Dans le contexte du jardin d'Éden, la tentation provient sur l'homme pour exercer sa foi et sa fidélité au commandement donné: «Et l'Éternel Dieu commanda à l'homme, en disant: Tu peux manger librement de tout arbre du jardin. Mais, quant à l'arbre de la connaissance du bien et du mal, tu n'en mangeras point; car au jour où tu en mangeras, certainement tu mourras.» (Gen. 2:16,17). Ce fut le premier commandement, la première loi donner à l'homme qui portait une interdiction ainsi qu'une condamnation. La loi porte toujours l'homme à réagir naturellement, elle excite son esprit et le provoque dans un sens opposé. L'homme doit maîtriser cette provocation, mais vu la vulnérabilité et l'infériorité de sa nature humaine, il ne peut que faillir dans ce domaine, car la loi est suprême et divine mais la réaction de l'être humain est naturellement charnelle.
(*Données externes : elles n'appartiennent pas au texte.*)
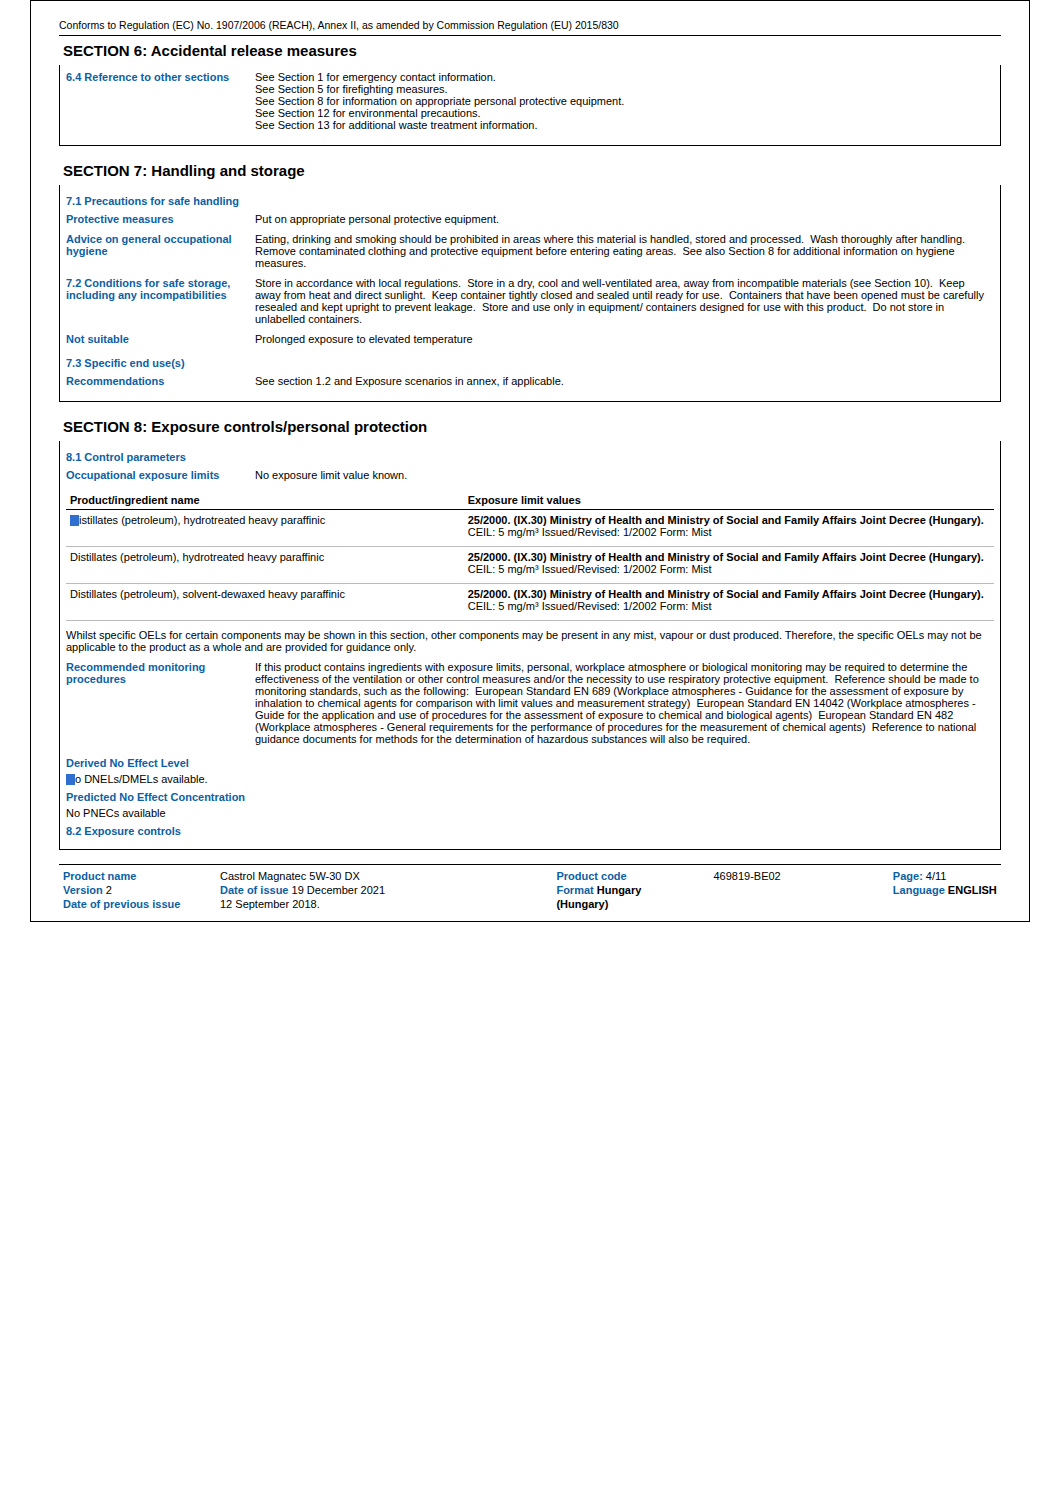Conforms to Regulation (EC) No. 1907/2006 (REACH), Annex II, as amended by Commission Regulation (EU) 2015/830
SECTION 6: Accidental release measures
| 6.4 Reference to other sections | See Section 1 for emergency contact information. See Section 5 for firefighting measures. See Section 8 for information on appropriate personal protective equipment. See Section 12 for environmental precautions. See Section 13 for additional waste treatment information. |
SECTION 7: Handling and storage
7.1 Precautions for safe handling
| Protective measures | Put on appropriate personal protective equipment. |
| Advice on general occupational hygiene | Eating, drinking and smoking should be prohibited in areas where this material is handled, stored and processed. Wash thoroughly after handling. Remove contaminated clothing and protective equipment before entering eating areas. See also Section 8 for additional information on hygiene measures. |
| 7.2 Conditions for safe storage, including any incompatibilities | Store in accordance with local regulations. Store in a dry, cool and well-ventilated area, away from incompatible materials (see Section 10). Keep away from heat and direct sunlight. Keep container tightly closed and sealed until ready for use. Containers that have been opened must be carefully resealed and kept upright to prevent leakage. Store and use only in equipment/ containers designed for use with this product. Do not store in unlabelled containers. |
| Not suitable | Prolonged exposure to elevated temperature |
7.3 Specific end use(s)
| Recommendations | See section 1.2 and Exposure scenarios in annex, if applicable. |
SECTION 8: Exposure controls/personal protection
8.1 Control parameters
| Occupational exposure limits | No exposure limit value known. |
| Product/ingredient name | Exposure limit values |
| --- | --- |
| D istillates (petroleum), hydrotreated heavy paraffinic | 25/2000. (IX.30) Ministry of Health and Ministry of Social and Family Affairs Joint Decree (Hungary). CEIL: 5 mg/m³ Issued/Revised: 1/2002 Form: Mist |
| Distillates (petroleum), hydrotreated heavy paraffinic | 25/2000. (IX.30) Ministry of Health and Ministry of Social and Family Affairs Joint Decree (Hungary). CEIL: 5 mg/m³ Issued/Revised: 1/2002 Form: Mist |
| Distillates (petroleum), solvent-dewaxed heavy paraffinic | 25/2000. (IX.30) Ministry of Health and Ministry of Social and Family Affairs Joint Decree (Hungary). CEIL: 5 mg/m³ Issued/Revised: 1/2002 Form: Mist |
Whilst specific OELs for certain components may be shown in this section, other components may be present in any mist, vapour or dust produced. Therefore, the specific OELs may not be applicable to the product as a whole and are provided for guidance only.
| Recommended monitoring procedures | If this product contains ingredients with exposure limits, personal, workplace atmosphere or biological monitoring may be required to determine the effectiveness of the ventilation or other control measures and/or the necessity to use respiratory protective equipment. Reference should be made to monitoring standards, such as the following: European Standard EN 689 (Workplace atmospheres - Guidance for the assessment of exposure by inhalation to chemical agents for comparison with limit values and measurement strategy) European Standard EN 14042 (Workplace atmospheres - Guide for the application and use of procedures for the assessment of exposure to chemical and biological agents) European Standard EN 482 (Workplace atmospheres - General requirements for the performance of procedures for the measurement of chemical agents) Reference to national guidance documents for methods for the determination of hazardous substances will also be required. |
Derived No Effect Level
No DNELs/DMELs available.
Predicted No Effect Concentration
No PNECs available
8.2 Exposure controls
| Product name | Castrol Magnatec 5W-30 DX | Product code | 469819-BE02 | Page: 4/11 |
| Version 2 | Date of issue 19 December 2021 | Format Hungary | | Language ENGLISH |
| Date of previous issue | 12 September 2018. | (Hungary) | | |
Nous pouvons donc décrire la tentation comme une démangeaison ou irritation qui excite la fragilité de la nature humaine et la provoque à une réaction opposée au commandement.

 

Les êtres humains ont toujours cherché à esquiver leur responsabilité pour le péché en cherchant à mettre le blâme sur le dos d'un autre. Il n'y a rien de nouveau ici, il en est ainsi depuis le début des temps (Gen. 3:12,13). La nature humaine déchue est la cause de cette déviation malheureuse. Or la Bible dit que nous sommes responsables pour les tentations qui nous surviennent, il ne s'agit donc pas qu'un autre le soit à notre place: «Aucune tentation ne vous est survenue, qui n'ait été une tentation humaine (1 Cor. 10:13); «Chacun est tenté quand il est attiré et amorcé par sa propre convoitise. Et après que la convoitise a conçu, elle enfante le péché; et le péché étant consommé, engendre la mort.» (Jac. 1:14,15). Dans le récit de la tentation le blâme est porté sur le serpent, et cela est encore l'attitude de nos jours. Le serpent n'est peut-être pas la créature la plus attrayante et la plus désirable d'avoir autour de nous, car parfois très dangereuse, mais quelle est cette phobie de toujours s'en prendre à lui au niveau spirituel comme s'il était la cause de nos péchés? Depuis quand est-ce qu'une créature minable détient telle un tel pouvoir sur l'homme? Depuis des millénaires on regarde le serpent dans le jardin d'Éden comme une créature qui détient, ou plutôt qui détenait, la faculté de raisonner et de parler, et pour certains même de se tenir droit et de marcher comme l'homme. Dieu a donné de telles facultés à l'homme seulement, la Bible est claire sur cela, aucune autre créature ne détient ni n'a jamais détenue de telles capacités.